Modules how to
This page purpose is to explain how to easily develop a module for the framework. Writing a new plug-in and integrating it to the framework is not difficult. The difficulty comes from the module themselves, depending on what they have to do. Developing a plug-in requires to create new files and to modify some existing others.
Module's can be developed in Python or C++. This is up to developers to chose which language they prefer and find more adapted. Generally, if you need high performances, as for a huge file system parsing for example, you will pick C++. If you need to rapidly develop a module with no need of really high performances, Python is the best choice. This is of course just the "main idea" of how choosing a language, other considerations are to be taken in account "in real life" cases.
We will here takes as example a module developed in C++ designed to parse a file system we will call DummyFS. Its specification is given below.
Contents |
Get started
The first thing to do is defining in which directory the source of our plug-in will be. If we decide to develop a dummy file system plug-in, we will need to create a new directory in the directory modules/fs of dff sources. On UNIX / Linux it would give something like :
$ cd dff_sources/modules/fs $ mkdir dummy
First, we need to configure our environment to compile the module : DFF uses cmake to generate Makefiles. There are a few files to modify and add in order to do so.

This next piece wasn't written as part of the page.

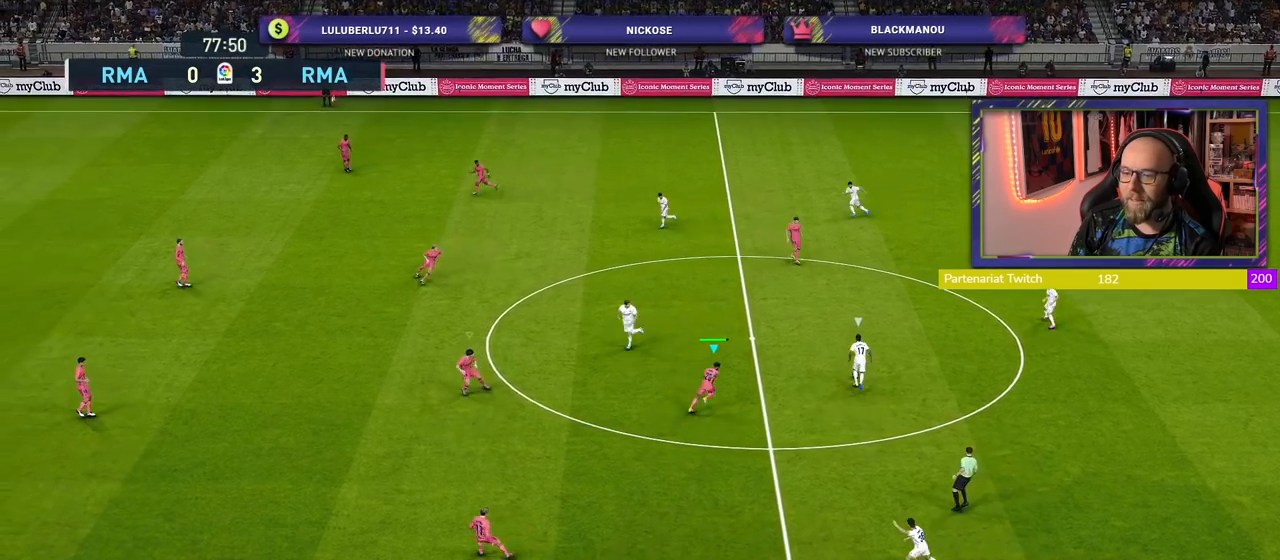
{"dt_ms": 500, "buttons": ["SQUARE", "R2"], "left_stick": "right", "right_stick": "center", "events": [[360, "SQUARE", "down"], [380, "left_stick", "right"]]}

In the fs directory, we need to open the CMakeLists.txt file and add the line :
add_subdirectory (dummy)
where dummy is the name of the directory where our plug-in will be located. Doing this, cmake will configure Makefiles to enter in the dummy directory, which is necessary to compile the module.
CMakeLists.txt
Next, we need to enter the dummy directory and create an other CMakeLists.txt, used to generate the Makefile. This file will contain, among other things, the path to the module sources. An example is given below :
FIND_PACKAGE(SWIG REQUIRED)
INCLUDE(${SWIG_USE_FILE})
include_directories(${PYTHON_INCLUDE_PATH})

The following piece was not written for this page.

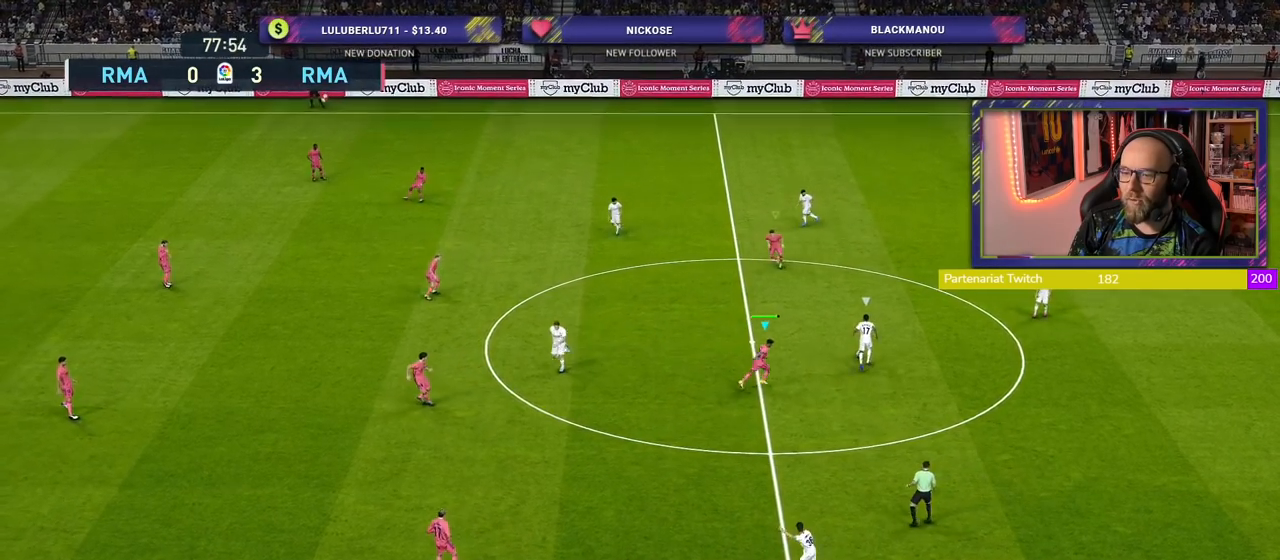
{"dt_ms": 500, "buttons": ["SQUARE", "R2"], "left_stick": "right", "right_stick": "center", "events": [[240, "L1", "down"], [400, "L1", "up"]]}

include_directories(${CMAKE_CURRENT_SOURCE_DIR})
include_directories(${CMAKE_HOME_DIRECTORY}/api/include)
# sources of the module
set(dummy_srcs
dummy.cpp)
SET_SOURCE_FILES_PROPERTIES(dummy.i PROPERTIES CPLUSPLUS ON)
SWIG_ADD_MODULE(DUMMY python dummy.i ${dummy_srcs})
SWIG_LINK_LIBRARIES(DUMMY ${PYTHON_LIBRARIES} _libvariant _libexceptions _libtype _libvfs _libenv)
if ( CMAKE_GENERATOR MATCHES "Visual Studio")
set_target_properties (${SWIG_MODULE_DUMMY_REAL_NAME} PROPERTIES
PREFIX "../"
SUFFIX ".pyd"
)
endif ( CMAKE_GENERATOR MATCHES "Visual Studio")
set(dummy_files
DUMMY.py
)
install_lib(${SWIG_MODULE_DUMMY_REAL_NAME})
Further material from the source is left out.